→ **REQUIREMENTS**
Can you repeat these records with "city" changed to "locality" throughout, everything else left as is and the pictures omitted?

→ **RAW DATA**
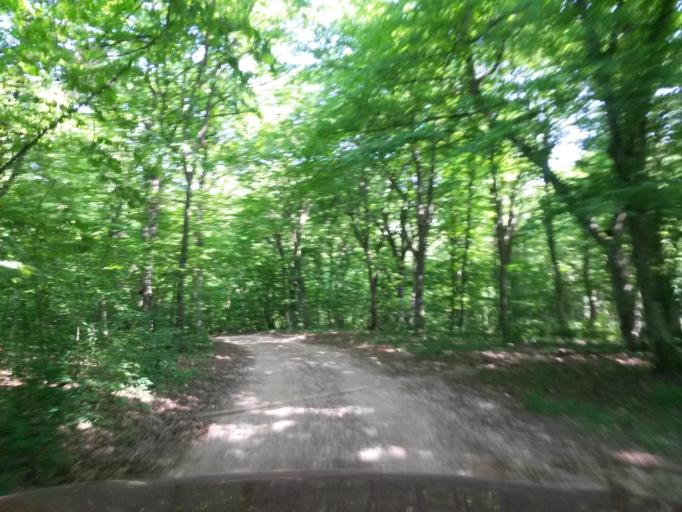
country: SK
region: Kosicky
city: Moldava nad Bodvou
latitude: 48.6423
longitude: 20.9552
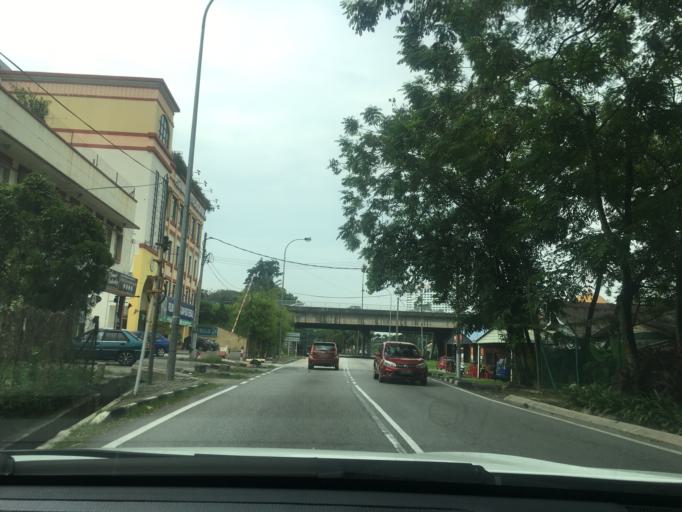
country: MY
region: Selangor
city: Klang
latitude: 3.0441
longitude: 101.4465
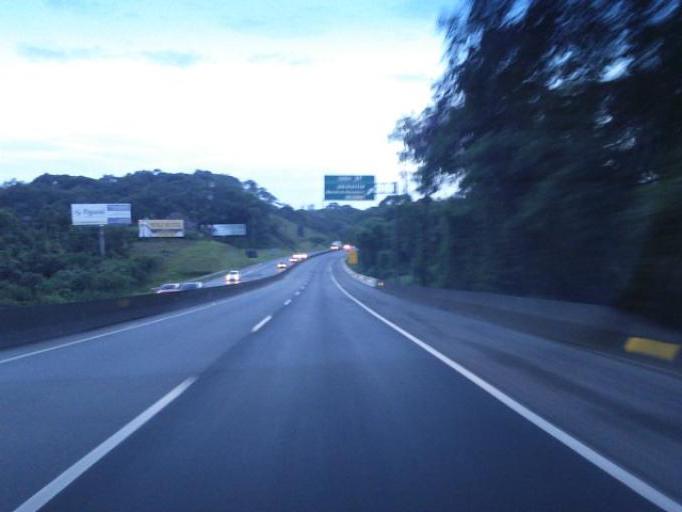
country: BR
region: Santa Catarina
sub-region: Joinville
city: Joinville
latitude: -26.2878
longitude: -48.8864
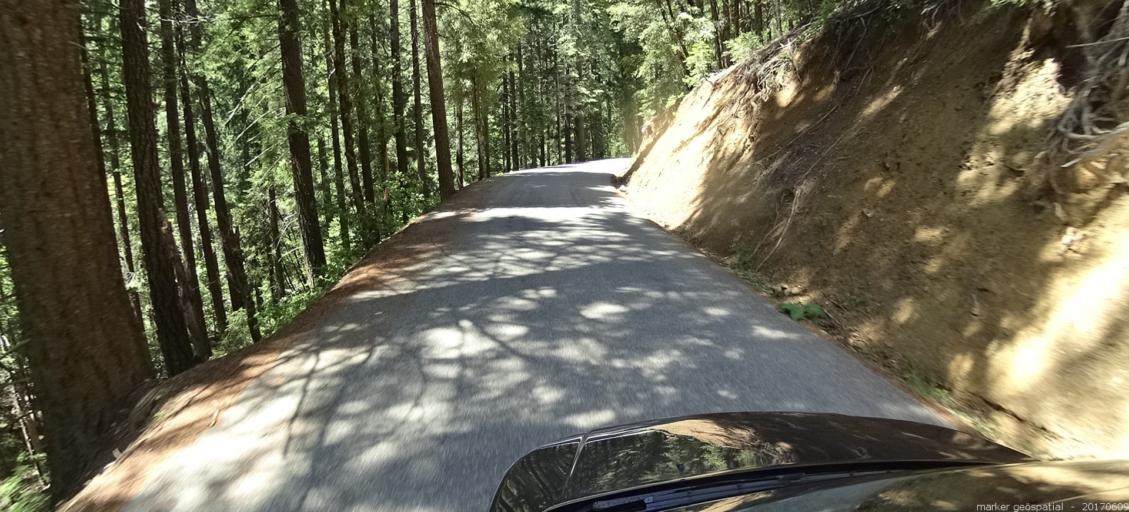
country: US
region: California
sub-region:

→ **COMPLETE OUTPUT**
country: SK
region: Kosicky
locality: Moldava nad Bodvou
latitude: 48.6423
longitude: 20.9552
country: MY
region: Selangor
locality: Klang
latitude: 3.0441
longitude: 101.4465
country: BR
region: Santa Catarina
sub-region: Joinville
locality: Joinville
latitude: -26.2878
longitude: -48.8864
country: US
region: California
sub-region:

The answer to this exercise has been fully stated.